The RMI represents one of several instruments in the multi-pronged measurement approach undertaken by the Mental Health Center of Denver (MHCD) to understand recovery from mental illness. As described elsewhere (Olmos-Gallo et al. 2012), we have to date developed several instruments to explore recovery from multiple perspectives, in a way that can be easily integrated into clinical practice. The combination of multiple instruments has allowed MHCD staff to develop an outcomes-centered approach to recovery, which has already helped to demonstrate significant improvements. For example, since MHCD started to track recovery, with use of the RMI and CRM (Lusczakoski et al. 2013), staff of the two succeed in Employment program has reported a significant increase (38 %) in employment status (Olmos-Gallo et al.), and over 25 % obtained employment within 8 months of enrollment in the program. Approximately 55 % of the consumers in the same program increased their interest in education/learning activities (Outcomes Quarterly, Fall 2010).

The MHCD multi-measure approach has been used to develop a holistic approach toward recovery that takes into account the fact that recovery happens over time, and that there is always the possibility of relapse (Olmos-Gallo and DeRoche 2010). We have developed models with use of hierarchical linear modeling (Raudenbush and Bryk 2002), which can accommodate the hierarchical nature of the longitudinal data collected,Footnote 2 in order to explore the nature of change over time and the potential impact of program characteristics (e.g., modality, intensity) or background variables (e.g., gender, ethnicity, diagnostic). More recently, we have added the use of statistical control charts (Montgomery 2008) that allow multiple stakeholders (e.g., managers, clinicians, consumers) to monitor and provide feedback on consumers’ progress as they move forward in their recovery. Outcomes information is combined with other relevant information (e.g., diagnosis, demographic) in a dashboard that presents it in a user-friendly manner. The combination of valid and reliable recovery-outcome measures, development of predictive models, and statistical control charts has helped MHCD staff to monitor clinical data with an emphasis on quality improvement (McLean et al. 2010).

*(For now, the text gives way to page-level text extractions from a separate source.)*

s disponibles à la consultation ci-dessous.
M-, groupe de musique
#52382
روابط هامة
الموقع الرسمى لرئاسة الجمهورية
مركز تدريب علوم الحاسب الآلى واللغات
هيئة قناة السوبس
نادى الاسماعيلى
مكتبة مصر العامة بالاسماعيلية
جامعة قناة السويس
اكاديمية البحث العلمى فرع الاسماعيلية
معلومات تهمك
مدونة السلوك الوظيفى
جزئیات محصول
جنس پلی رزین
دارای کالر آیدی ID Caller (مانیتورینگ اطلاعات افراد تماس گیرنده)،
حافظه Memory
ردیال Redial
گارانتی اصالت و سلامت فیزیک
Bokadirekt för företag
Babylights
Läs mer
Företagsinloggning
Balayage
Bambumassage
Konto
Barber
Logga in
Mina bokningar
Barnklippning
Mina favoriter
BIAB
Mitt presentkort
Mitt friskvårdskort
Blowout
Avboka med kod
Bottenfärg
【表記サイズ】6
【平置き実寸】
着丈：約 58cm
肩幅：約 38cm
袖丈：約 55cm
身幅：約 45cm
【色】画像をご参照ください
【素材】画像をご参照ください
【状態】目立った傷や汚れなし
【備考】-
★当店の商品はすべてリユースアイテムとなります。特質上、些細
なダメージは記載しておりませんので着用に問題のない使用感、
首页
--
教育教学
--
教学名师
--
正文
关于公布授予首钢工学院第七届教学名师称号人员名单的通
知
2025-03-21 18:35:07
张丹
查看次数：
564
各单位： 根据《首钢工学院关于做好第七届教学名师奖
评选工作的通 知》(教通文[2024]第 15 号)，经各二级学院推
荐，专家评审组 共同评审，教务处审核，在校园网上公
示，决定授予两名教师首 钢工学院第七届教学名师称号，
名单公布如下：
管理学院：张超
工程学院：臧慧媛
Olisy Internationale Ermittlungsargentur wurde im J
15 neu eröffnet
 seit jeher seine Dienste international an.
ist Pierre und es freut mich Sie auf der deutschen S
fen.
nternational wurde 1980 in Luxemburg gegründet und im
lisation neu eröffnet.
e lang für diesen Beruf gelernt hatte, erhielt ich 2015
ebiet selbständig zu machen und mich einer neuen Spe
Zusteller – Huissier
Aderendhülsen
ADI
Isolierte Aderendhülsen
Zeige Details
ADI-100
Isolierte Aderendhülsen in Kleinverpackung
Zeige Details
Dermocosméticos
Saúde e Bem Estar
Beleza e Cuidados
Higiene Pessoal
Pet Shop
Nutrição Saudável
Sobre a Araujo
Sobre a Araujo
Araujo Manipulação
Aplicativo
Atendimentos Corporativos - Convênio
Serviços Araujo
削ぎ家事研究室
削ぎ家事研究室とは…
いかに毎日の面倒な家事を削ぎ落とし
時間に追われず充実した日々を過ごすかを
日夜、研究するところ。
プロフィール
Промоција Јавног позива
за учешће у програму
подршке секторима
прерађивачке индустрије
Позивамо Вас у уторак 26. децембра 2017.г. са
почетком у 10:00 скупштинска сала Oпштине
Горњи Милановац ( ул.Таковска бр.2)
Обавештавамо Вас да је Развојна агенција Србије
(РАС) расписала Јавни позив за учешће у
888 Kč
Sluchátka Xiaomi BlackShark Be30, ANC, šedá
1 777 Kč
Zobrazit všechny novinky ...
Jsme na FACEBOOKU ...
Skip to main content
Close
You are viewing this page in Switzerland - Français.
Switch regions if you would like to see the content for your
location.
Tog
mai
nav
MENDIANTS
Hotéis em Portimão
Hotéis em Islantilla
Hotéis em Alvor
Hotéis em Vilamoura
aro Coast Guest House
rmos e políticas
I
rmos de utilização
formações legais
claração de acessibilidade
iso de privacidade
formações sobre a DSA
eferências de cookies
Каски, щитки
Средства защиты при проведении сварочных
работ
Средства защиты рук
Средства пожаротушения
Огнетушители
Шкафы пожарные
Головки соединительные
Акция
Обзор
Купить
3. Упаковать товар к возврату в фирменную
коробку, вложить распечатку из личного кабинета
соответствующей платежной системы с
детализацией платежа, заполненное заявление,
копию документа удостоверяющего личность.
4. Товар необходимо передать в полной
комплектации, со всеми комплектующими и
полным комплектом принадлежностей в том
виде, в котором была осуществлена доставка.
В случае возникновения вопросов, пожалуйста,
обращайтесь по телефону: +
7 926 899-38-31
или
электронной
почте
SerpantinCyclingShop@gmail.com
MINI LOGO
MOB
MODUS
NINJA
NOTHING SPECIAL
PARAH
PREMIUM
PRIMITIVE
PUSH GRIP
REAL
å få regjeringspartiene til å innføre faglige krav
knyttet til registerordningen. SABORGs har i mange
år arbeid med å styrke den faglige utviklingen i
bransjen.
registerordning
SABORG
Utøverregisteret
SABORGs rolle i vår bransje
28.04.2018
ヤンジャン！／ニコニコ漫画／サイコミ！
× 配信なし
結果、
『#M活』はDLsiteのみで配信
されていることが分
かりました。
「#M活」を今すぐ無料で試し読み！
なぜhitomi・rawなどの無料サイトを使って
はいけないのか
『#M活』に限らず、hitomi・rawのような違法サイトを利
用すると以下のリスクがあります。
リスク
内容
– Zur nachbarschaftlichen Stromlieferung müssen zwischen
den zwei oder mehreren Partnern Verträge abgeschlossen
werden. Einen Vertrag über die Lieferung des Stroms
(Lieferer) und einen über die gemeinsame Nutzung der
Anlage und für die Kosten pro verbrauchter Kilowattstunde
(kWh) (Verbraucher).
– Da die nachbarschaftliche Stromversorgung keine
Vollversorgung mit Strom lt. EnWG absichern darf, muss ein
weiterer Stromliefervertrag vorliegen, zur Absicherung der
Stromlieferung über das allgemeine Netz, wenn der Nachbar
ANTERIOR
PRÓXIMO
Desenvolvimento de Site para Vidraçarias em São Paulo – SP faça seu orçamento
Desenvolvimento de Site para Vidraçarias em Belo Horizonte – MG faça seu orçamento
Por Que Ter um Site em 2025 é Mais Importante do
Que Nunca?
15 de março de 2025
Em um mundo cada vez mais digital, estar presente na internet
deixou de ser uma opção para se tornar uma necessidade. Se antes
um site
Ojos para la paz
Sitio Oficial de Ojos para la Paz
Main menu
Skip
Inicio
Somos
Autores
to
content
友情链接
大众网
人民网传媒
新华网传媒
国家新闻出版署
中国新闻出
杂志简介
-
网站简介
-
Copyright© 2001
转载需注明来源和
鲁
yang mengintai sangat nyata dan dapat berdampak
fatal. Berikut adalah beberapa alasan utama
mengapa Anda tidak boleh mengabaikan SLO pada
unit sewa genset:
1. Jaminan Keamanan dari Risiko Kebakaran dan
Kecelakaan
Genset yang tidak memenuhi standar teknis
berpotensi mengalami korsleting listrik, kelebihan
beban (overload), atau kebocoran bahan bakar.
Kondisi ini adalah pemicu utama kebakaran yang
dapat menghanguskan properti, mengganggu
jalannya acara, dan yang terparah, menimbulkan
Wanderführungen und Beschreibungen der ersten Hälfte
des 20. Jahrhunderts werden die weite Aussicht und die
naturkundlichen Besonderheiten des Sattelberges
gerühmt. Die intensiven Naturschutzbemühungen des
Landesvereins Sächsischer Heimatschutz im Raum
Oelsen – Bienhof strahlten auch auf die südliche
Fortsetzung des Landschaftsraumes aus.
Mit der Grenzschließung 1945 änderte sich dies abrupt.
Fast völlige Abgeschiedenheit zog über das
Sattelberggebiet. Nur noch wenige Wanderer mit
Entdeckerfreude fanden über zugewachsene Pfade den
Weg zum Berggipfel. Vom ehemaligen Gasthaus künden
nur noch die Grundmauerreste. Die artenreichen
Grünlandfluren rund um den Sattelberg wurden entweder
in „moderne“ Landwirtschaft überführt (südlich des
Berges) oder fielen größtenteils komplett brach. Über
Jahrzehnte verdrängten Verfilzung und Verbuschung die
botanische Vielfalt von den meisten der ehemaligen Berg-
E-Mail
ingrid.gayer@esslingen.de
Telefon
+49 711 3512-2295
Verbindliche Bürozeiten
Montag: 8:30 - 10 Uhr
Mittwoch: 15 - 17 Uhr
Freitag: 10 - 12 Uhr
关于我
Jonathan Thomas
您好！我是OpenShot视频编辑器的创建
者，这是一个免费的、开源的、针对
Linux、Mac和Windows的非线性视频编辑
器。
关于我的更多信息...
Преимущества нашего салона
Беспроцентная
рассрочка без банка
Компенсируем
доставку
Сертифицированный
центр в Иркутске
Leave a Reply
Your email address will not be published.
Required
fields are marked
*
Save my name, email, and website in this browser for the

More importantly, being able to measure recovery from different perspectives allows the staff to ask questions that can help them in their practice. For example: Are medications just relieving symptoms, or helping people improve? Are there some interventions that are better suited to consumers with specific characteristics? What kinds of services help the most when it comes to improving the lives of those with a severe and persistent mental illness? What is the impact of hope in recovery? The answer to these and similar questions will not be possible in the absence of valid and reliable instruments to measure recovery-based outcomes. In this study, we have shown that the RMI holds promise as a reliable and valid measure of factors associated with recovery from mental illness that can be used to answer such questions.